If over the quarter positive sentiment grows and conditional declines, you’re building perceived authority. If conditional stays stable above 20%, you have a structural problem of weak signals that needs to be tackled from the foundations — starting with recognition as an entity and the entry in the Knowledge Graph.
Conditional sentiment is neither a magic factor nor does it resolve itself. It’s the symptom that the AI found fragmented information about you. The cure isn’t writing better: it’s giving consistent signals across multiple sources, so the AI can express itself with confidence.

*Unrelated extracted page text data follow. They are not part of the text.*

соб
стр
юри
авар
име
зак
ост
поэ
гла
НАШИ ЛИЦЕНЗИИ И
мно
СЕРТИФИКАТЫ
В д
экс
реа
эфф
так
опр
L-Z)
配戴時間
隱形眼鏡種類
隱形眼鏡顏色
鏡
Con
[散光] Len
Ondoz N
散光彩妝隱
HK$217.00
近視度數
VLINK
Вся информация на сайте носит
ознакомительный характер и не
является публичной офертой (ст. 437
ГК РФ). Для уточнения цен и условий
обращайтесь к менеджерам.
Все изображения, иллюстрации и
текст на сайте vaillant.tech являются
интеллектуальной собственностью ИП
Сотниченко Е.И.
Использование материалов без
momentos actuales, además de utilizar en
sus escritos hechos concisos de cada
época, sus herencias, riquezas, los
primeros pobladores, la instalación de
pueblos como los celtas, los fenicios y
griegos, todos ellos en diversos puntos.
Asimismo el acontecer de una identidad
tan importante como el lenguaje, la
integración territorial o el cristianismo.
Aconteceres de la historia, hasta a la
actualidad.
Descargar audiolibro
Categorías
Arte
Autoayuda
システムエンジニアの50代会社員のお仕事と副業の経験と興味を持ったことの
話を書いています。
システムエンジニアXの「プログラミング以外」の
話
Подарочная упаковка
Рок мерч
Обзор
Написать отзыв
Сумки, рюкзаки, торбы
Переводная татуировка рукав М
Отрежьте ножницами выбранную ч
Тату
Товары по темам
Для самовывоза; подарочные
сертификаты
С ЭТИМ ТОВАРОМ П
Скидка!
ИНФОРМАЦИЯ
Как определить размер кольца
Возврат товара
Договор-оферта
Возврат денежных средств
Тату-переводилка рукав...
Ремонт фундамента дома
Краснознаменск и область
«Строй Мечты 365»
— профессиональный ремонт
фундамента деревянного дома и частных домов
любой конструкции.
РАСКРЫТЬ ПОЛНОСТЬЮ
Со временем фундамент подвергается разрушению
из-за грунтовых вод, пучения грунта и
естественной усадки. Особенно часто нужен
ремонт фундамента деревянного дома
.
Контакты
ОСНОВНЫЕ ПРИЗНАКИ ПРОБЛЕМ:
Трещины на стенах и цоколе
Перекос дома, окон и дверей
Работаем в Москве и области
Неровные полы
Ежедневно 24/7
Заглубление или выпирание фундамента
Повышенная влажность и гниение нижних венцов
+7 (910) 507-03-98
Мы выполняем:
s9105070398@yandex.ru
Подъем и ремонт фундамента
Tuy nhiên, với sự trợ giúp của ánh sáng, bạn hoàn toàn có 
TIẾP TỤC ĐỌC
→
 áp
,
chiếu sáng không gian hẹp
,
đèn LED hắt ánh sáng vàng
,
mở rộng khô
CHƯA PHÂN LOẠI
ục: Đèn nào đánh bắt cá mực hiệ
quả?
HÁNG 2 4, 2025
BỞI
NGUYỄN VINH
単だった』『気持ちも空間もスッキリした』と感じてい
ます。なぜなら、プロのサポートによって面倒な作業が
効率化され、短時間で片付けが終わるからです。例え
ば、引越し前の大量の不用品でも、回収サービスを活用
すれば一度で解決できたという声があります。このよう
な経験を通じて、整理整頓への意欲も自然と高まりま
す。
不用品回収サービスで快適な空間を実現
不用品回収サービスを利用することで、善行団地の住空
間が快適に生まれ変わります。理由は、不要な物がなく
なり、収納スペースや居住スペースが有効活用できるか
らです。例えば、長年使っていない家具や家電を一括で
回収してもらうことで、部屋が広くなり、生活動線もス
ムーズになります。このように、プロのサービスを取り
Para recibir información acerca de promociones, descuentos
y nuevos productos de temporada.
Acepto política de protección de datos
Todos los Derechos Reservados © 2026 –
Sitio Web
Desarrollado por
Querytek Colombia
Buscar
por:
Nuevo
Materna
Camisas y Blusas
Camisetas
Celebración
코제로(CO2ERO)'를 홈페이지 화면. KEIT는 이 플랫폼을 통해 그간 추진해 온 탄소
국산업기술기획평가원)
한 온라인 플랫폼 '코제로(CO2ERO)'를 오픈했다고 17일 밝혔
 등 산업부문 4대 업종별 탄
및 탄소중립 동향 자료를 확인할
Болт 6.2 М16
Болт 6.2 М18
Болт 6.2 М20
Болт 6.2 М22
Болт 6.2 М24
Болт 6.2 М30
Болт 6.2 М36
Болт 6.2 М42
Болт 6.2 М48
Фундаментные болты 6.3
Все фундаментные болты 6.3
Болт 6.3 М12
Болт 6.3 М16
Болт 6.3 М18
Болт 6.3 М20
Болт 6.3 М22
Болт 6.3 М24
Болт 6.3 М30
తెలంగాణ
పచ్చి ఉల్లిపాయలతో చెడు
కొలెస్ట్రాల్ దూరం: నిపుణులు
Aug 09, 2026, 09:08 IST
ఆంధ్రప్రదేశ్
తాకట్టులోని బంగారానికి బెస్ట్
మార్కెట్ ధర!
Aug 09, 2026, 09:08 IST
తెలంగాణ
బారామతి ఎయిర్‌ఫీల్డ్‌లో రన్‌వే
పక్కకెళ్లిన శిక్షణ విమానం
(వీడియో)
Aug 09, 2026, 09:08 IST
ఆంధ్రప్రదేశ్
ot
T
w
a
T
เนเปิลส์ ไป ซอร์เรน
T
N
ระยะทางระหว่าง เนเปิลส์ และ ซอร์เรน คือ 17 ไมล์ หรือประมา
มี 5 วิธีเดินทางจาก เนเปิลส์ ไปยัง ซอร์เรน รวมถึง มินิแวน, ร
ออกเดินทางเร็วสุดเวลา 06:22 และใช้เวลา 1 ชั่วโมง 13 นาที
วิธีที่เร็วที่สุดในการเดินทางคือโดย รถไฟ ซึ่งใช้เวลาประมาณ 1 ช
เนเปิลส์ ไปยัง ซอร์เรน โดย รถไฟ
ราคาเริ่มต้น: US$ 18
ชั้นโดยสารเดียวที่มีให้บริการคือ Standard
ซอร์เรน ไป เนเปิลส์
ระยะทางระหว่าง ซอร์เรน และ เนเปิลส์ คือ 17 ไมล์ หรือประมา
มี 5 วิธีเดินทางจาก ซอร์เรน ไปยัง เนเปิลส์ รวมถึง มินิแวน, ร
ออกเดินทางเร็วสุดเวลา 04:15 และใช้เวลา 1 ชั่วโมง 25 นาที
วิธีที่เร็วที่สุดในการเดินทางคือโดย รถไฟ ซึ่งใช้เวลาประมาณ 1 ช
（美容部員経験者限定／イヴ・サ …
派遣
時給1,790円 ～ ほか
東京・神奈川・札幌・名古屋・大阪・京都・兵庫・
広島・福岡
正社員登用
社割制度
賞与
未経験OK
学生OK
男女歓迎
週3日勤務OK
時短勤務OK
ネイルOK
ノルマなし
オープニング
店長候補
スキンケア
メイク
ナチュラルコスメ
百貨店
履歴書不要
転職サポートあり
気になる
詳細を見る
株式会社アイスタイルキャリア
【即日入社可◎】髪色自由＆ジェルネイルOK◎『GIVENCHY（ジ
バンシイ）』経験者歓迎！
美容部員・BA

Sentiment is the KPI that was missing from your AI dashboard
Measuring visibility in AI answers without reading the sentiment is like looking at revenue without looking at margins. You see the number, you don’t understand the value. In the next articles in the series I’ll explain how to track share of voice in AI answers, how to measure the evolution of citations over time, and how to distinguish between mentions that convert and mentions that vanish into the noise.
To get started, run the test on your brand with 10 queries from your industry. In 30 minutes you’ll understand whether you’re a benchmark brand, a brand cited with reservations, or a ghost brand. It’s the first real measure of your AI visibility.